WHAT YOU WILL DO: Each entry is to be reproduced verbatim, and images are to be omitted.

Saved entries:

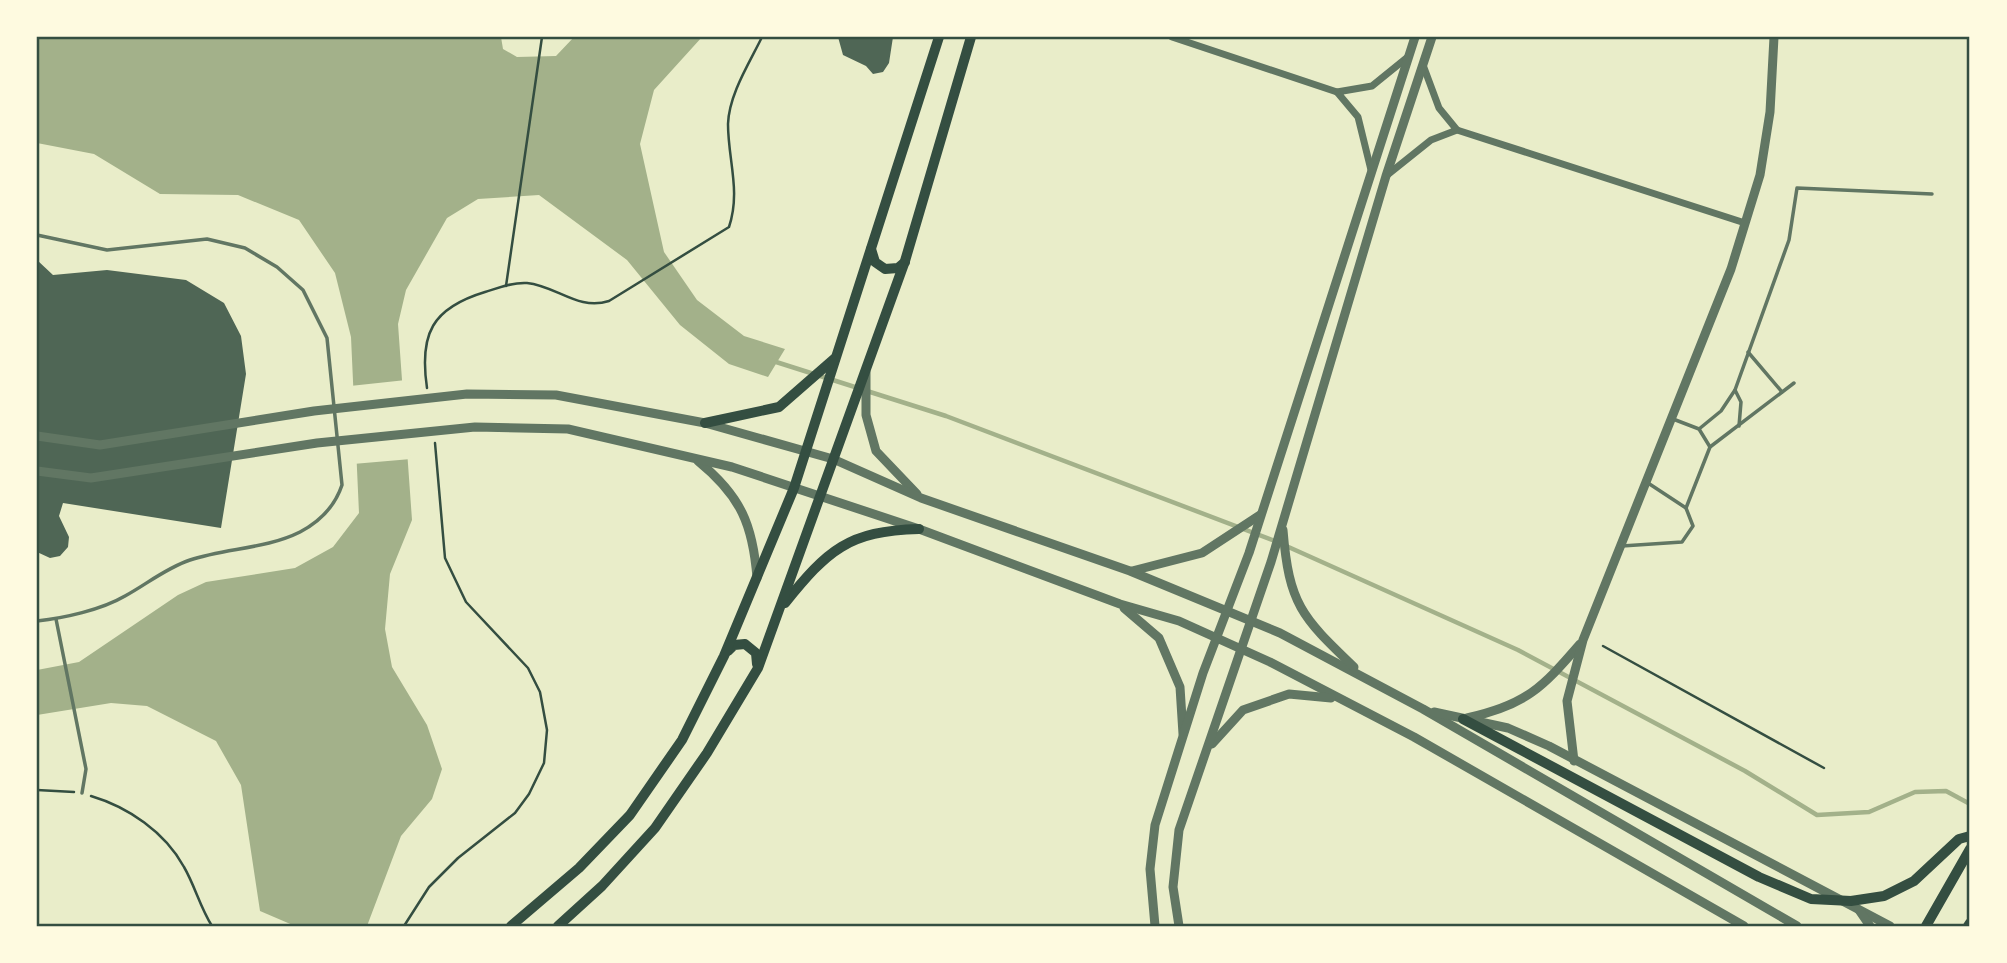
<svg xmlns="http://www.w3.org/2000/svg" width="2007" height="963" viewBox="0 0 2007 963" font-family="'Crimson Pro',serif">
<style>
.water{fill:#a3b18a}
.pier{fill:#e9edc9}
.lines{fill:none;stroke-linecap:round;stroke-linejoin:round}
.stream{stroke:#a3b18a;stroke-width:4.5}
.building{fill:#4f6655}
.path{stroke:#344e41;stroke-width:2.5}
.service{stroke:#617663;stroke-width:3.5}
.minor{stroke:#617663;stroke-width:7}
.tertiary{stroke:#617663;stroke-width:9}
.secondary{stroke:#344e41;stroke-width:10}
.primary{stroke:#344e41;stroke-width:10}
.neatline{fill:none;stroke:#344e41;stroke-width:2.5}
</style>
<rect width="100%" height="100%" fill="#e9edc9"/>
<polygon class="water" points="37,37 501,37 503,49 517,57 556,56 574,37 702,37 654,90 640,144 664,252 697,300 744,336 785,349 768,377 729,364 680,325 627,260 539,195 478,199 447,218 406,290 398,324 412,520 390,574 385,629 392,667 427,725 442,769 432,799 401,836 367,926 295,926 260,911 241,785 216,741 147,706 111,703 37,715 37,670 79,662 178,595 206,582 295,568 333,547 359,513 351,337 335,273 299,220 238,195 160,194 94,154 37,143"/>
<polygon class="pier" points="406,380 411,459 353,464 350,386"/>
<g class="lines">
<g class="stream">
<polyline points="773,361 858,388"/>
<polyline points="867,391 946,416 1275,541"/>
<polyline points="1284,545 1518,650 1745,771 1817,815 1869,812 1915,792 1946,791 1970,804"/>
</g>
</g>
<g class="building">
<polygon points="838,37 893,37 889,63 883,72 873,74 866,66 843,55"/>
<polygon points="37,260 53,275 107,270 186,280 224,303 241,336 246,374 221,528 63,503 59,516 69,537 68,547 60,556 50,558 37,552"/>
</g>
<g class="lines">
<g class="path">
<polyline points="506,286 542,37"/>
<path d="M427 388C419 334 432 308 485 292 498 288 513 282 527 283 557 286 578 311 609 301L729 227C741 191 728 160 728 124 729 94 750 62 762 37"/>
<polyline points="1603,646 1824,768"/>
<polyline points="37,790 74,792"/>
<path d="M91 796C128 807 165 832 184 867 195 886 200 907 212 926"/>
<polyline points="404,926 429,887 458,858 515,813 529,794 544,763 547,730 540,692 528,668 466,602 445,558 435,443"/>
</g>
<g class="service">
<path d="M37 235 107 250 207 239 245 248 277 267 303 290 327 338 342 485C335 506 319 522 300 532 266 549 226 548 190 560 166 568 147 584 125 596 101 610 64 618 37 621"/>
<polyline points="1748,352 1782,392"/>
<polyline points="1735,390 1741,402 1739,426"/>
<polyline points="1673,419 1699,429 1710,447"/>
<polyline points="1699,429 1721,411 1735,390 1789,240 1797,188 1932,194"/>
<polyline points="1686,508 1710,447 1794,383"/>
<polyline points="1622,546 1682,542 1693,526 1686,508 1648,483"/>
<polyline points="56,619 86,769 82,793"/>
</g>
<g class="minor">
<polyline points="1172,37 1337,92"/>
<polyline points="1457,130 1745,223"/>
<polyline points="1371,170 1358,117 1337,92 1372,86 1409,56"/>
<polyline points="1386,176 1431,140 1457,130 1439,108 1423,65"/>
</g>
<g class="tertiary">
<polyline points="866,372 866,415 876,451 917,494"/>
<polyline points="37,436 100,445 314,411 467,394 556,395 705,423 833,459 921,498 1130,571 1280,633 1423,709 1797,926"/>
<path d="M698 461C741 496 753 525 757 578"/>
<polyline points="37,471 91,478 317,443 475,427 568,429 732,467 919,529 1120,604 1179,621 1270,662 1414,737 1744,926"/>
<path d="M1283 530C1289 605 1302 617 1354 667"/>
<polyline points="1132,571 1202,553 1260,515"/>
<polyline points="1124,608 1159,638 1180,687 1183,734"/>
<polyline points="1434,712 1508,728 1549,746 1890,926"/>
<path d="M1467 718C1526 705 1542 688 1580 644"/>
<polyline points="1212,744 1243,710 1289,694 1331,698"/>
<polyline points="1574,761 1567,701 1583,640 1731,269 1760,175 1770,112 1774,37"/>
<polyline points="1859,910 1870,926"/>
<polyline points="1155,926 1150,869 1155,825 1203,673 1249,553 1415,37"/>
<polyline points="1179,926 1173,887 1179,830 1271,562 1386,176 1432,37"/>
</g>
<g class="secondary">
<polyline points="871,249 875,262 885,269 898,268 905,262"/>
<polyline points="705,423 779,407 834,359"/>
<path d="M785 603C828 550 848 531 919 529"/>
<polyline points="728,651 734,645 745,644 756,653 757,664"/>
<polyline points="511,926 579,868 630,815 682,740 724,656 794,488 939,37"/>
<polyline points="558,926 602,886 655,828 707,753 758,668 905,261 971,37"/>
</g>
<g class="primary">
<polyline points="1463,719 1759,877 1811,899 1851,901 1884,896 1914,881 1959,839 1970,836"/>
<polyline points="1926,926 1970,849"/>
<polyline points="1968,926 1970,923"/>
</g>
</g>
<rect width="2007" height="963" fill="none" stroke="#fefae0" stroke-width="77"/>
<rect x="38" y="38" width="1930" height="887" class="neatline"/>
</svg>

EXPECTED ANSWER:
<svg xmlns="http://www.w3.org/2000/svg" width="2007" height="963" viewBox="0 0 2007 963" font-family="'Crimson Pro',serif">
<style>
.water{fill:#a3b18a}
.pier{fill:#e9edc9}
.lines{fill:none;stroke-linecap:round;stroke-linejoin:round}
.stream{stroke:#a3b18a;stroke-width:4.5}
.building{fill:#4f6655}
.path{stroke:#344e41;stroke-width:2.5}
.service{stroke:#617663;stroke-width:3.5}
.minor{stroke:#617663;stroke-width:7}
.tertiary{stroke:#617663;stroke-width:9}
.secondary{stroke:#344e41;stroke-width:10}
.primary{stroke:#344e41;stroke-width:10}
.neatline{fill:none;stroke:#344e41;stroke-width:2.5}
</style>
<rect width="100%" height="100%" fill="#e9edc9"/>
<polygon class="water" points="37,37 501,37 503,49 517,57 556,56 574,37 702,37 654,90 640,144 664,252 697,300 744,336 785,349 768,377 729,364 680,325 627,260 539,195 478,199 447,218 406,290 398,324 412,520 390,574 385,629 392,667 427,725 442,769 432,799 401,836 367,926 295,926 260,911 241,785 216,741 147,706 111,703 37,715 37,670 79,662 178,595 206,582 295,568 333,547 359,513 351,337 335,273 299,220 238,195 160,194 94,154 37,143"/>
<polygon class="pier" points="406,380 411,459 353,464 350,386"/>
<g class="lines">
<g class="stream">
<polyline points="773,361 858,388"/>
<polyline points="867,391 946,416 1275,541"/>
<polyline points="1284,545 1518,650 1745,771 1817,815 1869,812 1915,792 1946,791 1970,804"/>
</g>
</g>
<g class="building">
<polygon points="838,37 893,37 889,63 883,72 873,74 866,66 843,55"/>
<polygon points="37,260 53,275 107,270 186,280 224,303 241,336 246,374 221,528 63,503 59,516 69,537 68,547 60,556 50,558 37,552"/>
</g>
<g class="lines">
<g class="path">
<polyline points="506,286 542,37"/>
<path d="M427 388C419 334 432 308 485 292 498 288 513 282 527 283 557 286 578 311 609 301L729 227C741 191 728 160 728 124 729 94 750 62 762 37"/>
<polyline points="1603,646 1824,768"/>
<polyline points="37,790 74,792"/>
<path d="M91 796C128 807 165 832 184 867 195 886 200 907 212 926"/>
<polyline points="404,926 429,887 458,858 515,813 529,794 544,763 547,730 540,692 528,668 466,602 445,558 435,443"/>
</g>
<g class="service">
<path d="M37 235 107 250 207 239 245 248 277 267 303 290 327 338 342 485C335 506 319 522 300 532 266 549 226 548 190 560 166 568 147 584 125 596 101 610 64 618 37 621"/>
<polyline points="1748,352 1782,392"/>
<polyline points="1735,390 1741,402 1739,426"/>
<polyline points="1673,419 1699,429 1710,447"/>
<polyline points="1699,429 1721,411 1735,390 1789,240 1797,188 1932,194"/>
<polyline points="1686,508 1710,447 1794,383"/>
<polyline points="1622,546 1682,542 1693,526 1686,508 1648,483"/>
<polyline points="56,619 86,769 82,793"/>
</g>
<g class="minor">
<polyline points="1172,37 1337,92"/>
<polyline points="1457,130 1745,223"/>
<polyline points="1371,170 1358,117 1337,92 1372,86 1409,56"/>
<polyline points="1386,176 1431,140 1457,130 1439,108 1423,65"/>
</g>
<g class="tertiary">
<polyline points="866,372 866,415 876,451 917,494"/>
<polyline points="37,436 100,445 314,411 467,394 556,395 705,423 833,459 921,498 1130,571 1280,633 1423,709 1797,926"/>
<path d="M698 461C741 496 753 525 757 578"/>
<polyline points="37,471 91,478 317,443 475,427 568,429 732,467 919,529 1120,604 1179,621 1270,662 1414,737 1744,926"/>
<path d="M1283 530C1289 605 1302 617 1354 667"/>
<polyline points="1132,571 1202,553 1260,515"/>
<polyline points="1124,608 1159,638 1180,687 1183,734"/>
<polyline points="1434,712 1508,728 1549,746 1890,926"/>
<path d="M1467 718C1526 705 1542 688 1580 644"/>
<polyline points="1212,744 1243,710 1289,694 1331,698"/>
<polyline points="1574,761 1567,701 1583,640 1731,269 1760,175 1770,112 1774,37"/>
<polyline points="1859,910 1870,926"/>
<polyline points="1155,926 1150,869 1155,825 1203,673 1249,553 1415,37"/>
<polyline points="1179,926 1173,887 1179,830 1271,562 1386,176 1432,37"/>
</g>
<g class="secondary">
<polyline points="871,249 875,262 885,269 898,268 905,262"/>
<polyline points="705,423 779,407 834,359"/>
<path d="M785 603C828 550 848 531 919 529"/>
<polyline points="728,651 734,645 745,644 756,653 757,664"/>
<polyline points="511,926 579,868 630,815 682,740 724,656 794,488 939,37"/>
<polyline points="558,926 602,886 655,828 707,753 758,668 905,261 971,37"/>
</g>
<g class="primary">
<polyline points="1463,719 1759,877 1811,899 1851,901 1884,896 1914,881 1959,839 1970,836"/>
<polyline points="1926,926 1970,849"/>
<polyline points="1968,926 1970,923"/>
</g>
</g>
<rect width="2007" height="963" fill="none" stroke="#fefae0" stroke-width="77"/>
<rect x="38" y="38" width="1930" height="887" class="neatline"/>
</svg>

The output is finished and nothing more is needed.